=== Begin Enclosure ===
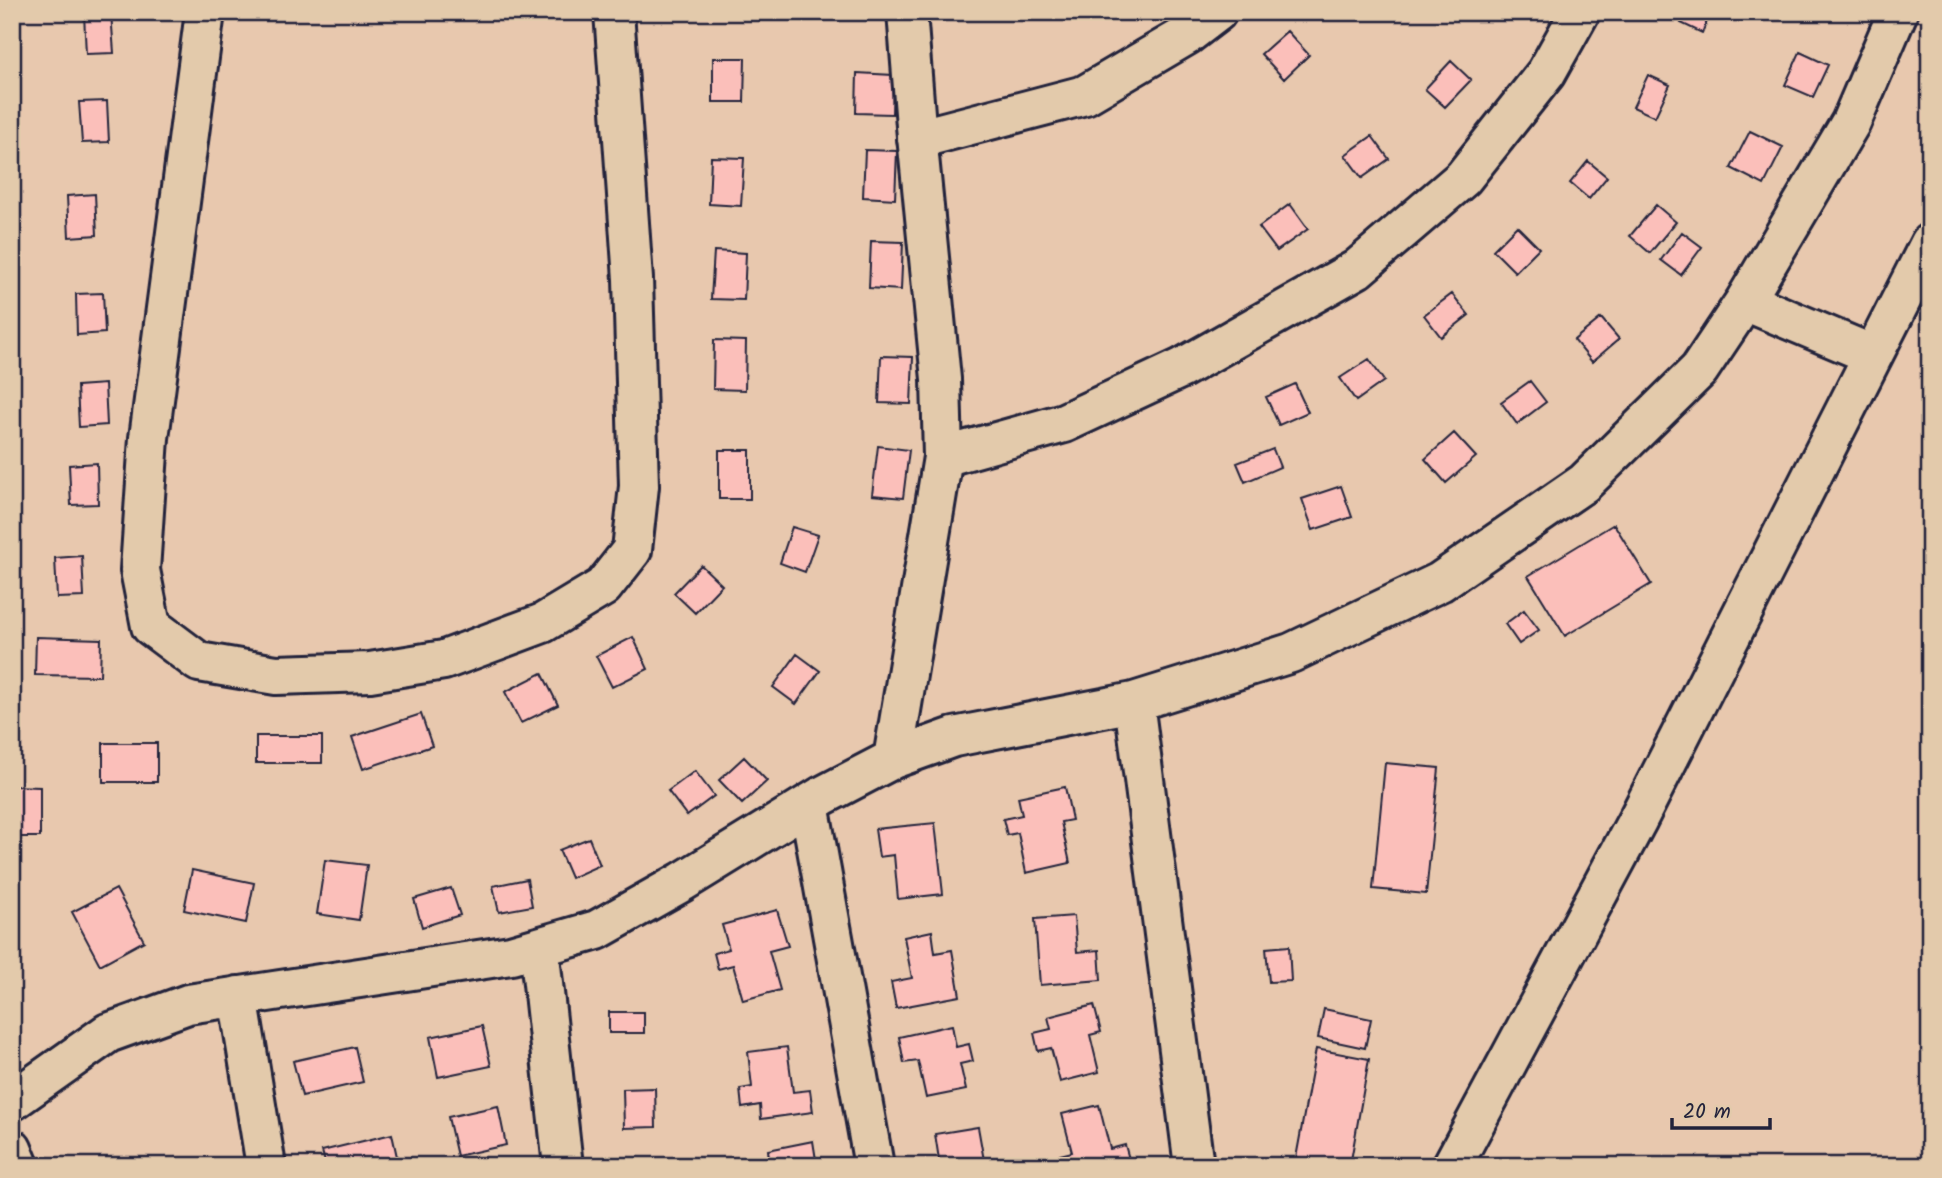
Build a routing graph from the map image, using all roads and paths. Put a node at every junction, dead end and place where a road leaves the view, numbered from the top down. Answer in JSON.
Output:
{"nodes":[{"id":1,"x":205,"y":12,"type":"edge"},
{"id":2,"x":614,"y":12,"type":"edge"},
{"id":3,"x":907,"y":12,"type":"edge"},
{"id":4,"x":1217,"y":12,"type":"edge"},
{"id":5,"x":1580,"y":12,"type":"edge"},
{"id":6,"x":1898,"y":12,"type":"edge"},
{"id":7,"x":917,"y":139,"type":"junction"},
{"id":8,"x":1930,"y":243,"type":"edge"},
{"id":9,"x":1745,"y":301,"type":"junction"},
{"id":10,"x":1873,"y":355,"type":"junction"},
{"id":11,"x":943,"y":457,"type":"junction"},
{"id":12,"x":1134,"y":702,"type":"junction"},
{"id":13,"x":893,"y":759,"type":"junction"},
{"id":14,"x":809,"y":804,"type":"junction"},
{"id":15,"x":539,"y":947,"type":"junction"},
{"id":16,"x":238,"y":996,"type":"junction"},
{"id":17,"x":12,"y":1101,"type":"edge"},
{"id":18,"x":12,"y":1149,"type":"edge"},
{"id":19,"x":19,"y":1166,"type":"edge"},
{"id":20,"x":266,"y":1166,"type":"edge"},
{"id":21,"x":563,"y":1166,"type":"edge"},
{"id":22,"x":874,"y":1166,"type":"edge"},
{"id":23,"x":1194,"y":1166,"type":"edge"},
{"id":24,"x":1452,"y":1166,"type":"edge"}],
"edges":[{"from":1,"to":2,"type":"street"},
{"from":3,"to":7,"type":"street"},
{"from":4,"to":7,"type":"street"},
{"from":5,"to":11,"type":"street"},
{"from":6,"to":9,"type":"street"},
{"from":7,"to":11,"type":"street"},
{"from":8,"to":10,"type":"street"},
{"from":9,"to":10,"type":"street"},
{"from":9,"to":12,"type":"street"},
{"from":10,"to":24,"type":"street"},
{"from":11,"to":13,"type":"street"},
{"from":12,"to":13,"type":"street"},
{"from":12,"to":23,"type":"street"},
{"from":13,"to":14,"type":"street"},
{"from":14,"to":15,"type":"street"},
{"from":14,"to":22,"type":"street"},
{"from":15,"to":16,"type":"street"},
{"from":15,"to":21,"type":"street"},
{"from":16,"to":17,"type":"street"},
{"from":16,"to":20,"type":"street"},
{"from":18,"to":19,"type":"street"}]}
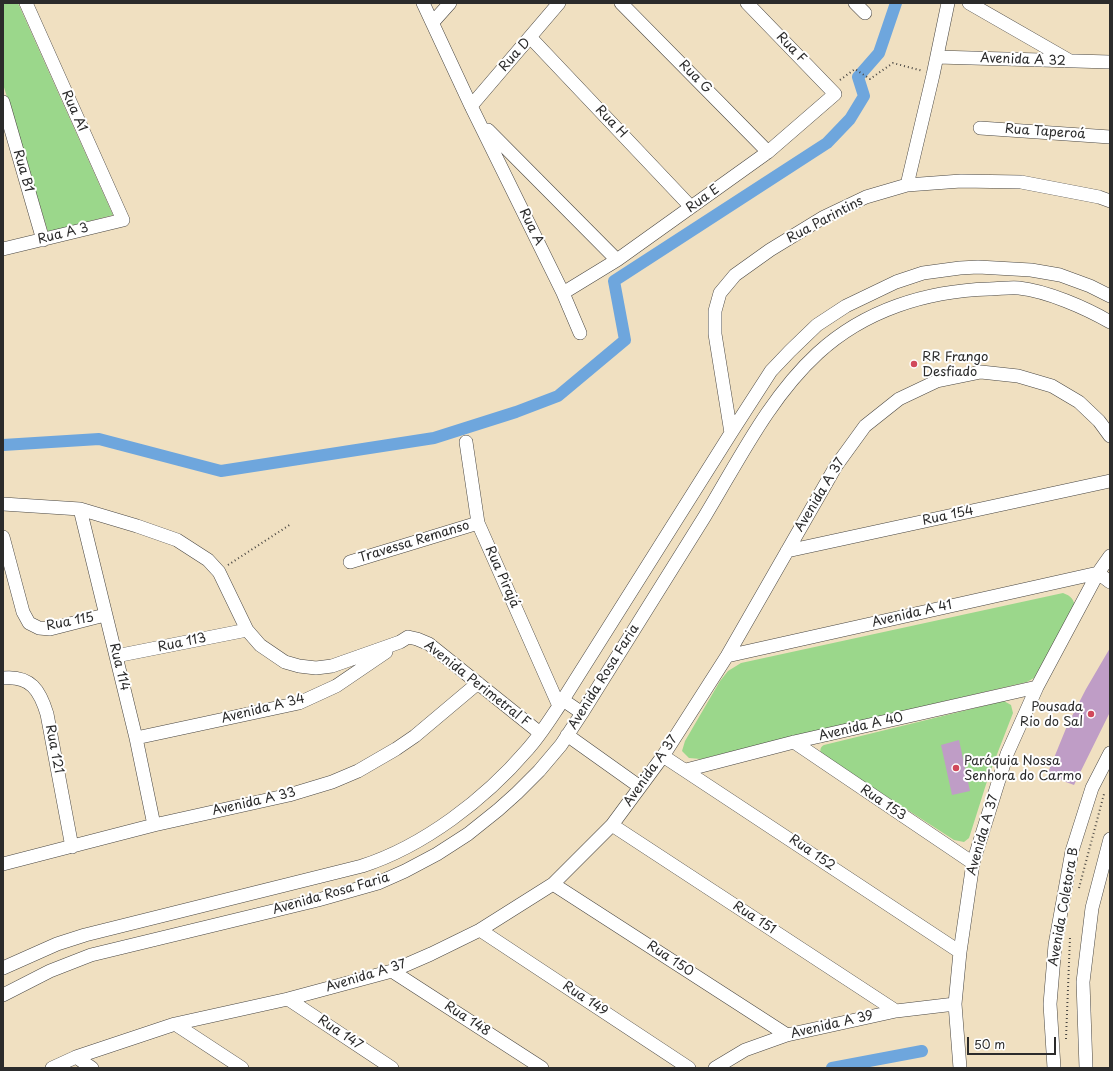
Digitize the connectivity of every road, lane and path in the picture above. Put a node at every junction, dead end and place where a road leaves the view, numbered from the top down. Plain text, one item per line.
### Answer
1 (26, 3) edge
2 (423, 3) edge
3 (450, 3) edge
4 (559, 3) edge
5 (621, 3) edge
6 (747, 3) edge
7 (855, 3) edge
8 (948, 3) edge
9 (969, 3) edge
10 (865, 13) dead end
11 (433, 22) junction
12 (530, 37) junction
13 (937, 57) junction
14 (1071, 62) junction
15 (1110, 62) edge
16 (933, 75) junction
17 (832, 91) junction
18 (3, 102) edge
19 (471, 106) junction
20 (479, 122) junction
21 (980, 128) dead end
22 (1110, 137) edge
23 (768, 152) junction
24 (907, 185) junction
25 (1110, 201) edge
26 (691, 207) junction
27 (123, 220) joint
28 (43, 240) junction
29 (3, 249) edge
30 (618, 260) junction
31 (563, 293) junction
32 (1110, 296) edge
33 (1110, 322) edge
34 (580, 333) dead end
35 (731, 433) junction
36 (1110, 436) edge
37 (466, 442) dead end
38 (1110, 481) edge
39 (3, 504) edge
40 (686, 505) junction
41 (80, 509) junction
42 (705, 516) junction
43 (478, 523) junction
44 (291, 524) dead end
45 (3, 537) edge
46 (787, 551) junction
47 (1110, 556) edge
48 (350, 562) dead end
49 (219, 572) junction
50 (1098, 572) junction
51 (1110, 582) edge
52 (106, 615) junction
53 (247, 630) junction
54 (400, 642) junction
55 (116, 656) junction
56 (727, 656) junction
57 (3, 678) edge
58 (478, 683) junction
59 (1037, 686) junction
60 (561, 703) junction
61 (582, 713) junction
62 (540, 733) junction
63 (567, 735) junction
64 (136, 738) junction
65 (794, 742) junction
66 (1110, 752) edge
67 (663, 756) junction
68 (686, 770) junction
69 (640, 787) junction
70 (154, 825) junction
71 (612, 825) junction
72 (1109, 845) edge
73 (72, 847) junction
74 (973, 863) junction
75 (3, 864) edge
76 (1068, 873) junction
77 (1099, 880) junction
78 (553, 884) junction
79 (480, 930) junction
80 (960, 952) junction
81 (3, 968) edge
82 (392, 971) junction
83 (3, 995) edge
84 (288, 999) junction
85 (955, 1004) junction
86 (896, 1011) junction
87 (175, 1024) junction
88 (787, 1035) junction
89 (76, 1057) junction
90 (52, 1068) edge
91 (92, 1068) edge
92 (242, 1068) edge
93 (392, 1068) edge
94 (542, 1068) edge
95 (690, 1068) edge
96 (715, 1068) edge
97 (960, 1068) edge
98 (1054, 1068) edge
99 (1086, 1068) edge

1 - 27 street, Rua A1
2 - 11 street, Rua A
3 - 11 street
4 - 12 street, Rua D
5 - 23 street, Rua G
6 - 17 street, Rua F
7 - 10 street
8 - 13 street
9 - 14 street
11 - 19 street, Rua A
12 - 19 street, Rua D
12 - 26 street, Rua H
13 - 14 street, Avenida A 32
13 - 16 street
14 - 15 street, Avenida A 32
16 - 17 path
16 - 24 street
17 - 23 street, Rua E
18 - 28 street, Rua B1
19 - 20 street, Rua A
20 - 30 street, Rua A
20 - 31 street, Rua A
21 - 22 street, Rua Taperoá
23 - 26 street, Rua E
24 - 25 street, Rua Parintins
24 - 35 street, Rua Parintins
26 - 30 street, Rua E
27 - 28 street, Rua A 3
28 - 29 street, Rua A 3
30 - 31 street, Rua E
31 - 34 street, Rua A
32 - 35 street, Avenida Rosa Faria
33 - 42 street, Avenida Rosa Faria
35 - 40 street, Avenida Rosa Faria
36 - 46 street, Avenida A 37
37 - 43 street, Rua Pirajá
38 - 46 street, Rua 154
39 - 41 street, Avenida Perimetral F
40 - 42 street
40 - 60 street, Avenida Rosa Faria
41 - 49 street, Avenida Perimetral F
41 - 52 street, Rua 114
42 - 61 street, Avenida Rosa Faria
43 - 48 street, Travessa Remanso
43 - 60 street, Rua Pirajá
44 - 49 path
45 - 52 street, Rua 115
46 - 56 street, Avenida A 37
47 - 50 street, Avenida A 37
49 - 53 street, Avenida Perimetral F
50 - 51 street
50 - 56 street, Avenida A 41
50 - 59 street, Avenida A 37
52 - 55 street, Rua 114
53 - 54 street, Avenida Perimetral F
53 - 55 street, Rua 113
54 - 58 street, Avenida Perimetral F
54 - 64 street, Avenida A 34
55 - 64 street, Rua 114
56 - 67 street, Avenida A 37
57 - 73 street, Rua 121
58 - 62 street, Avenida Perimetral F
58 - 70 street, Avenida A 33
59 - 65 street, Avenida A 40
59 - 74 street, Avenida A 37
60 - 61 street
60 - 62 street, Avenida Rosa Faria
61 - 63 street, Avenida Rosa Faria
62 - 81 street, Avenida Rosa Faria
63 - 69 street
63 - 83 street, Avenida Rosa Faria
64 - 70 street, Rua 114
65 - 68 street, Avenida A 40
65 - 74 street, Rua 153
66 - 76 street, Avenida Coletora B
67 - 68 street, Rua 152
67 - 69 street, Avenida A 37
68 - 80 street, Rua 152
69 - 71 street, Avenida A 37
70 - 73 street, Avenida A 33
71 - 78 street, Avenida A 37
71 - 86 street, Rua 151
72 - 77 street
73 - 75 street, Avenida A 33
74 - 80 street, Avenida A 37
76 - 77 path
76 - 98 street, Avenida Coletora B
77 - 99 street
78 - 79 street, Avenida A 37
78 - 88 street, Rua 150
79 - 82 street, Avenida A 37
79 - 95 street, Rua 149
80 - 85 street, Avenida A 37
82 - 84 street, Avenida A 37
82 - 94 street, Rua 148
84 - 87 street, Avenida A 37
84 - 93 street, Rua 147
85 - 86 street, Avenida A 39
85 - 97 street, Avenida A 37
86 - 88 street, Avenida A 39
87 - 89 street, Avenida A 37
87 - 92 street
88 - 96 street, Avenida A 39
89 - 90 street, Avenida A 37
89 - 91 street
=== End Enclosure ===
• **Task to complete**
Some lines in the material contain "Answer". Show all of them.

• **Exercise result**
Build a routing graph from the map image, using all roads and paths. Put a node at every junction, dead end and place where a road leaves the view, numbered from the top down. Answer in JSON.
### Answer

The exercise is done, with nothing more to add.